WORK TO COMPLETE:
Duplicate, word for word, the lines of the rows below from the line containing "2. Dopamine: The Reward System" up to and including the last line of the rows.

RECORDS TO PROCESS:
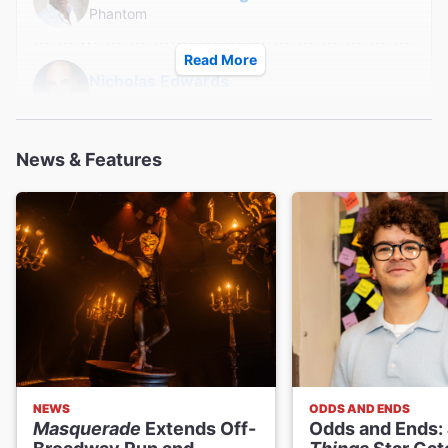
Phantom
Read More
Nicholas Edwards
Phantom
News & Features
Derrick Davis
Phantom
Austin Colby
Phantom
Ryan Vona
Phantom
NEWS
ODDS AND ENDS
Clay Singer
Masquerade
Extends Off-
Odds and Ends:
Phantom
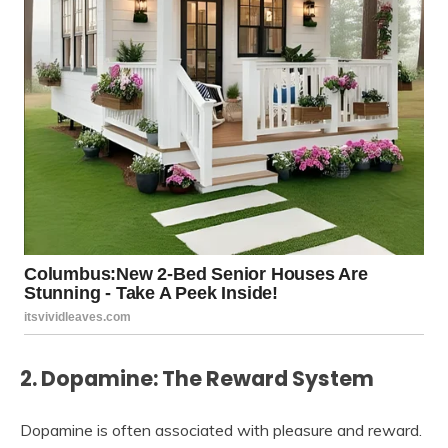
2. Dopamine: The Reward System
Dopamine is often associated with pleasure and reward.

REPLY:
2. Dopamine: The Reward System
Dopamine is often associated with pleasure and reward.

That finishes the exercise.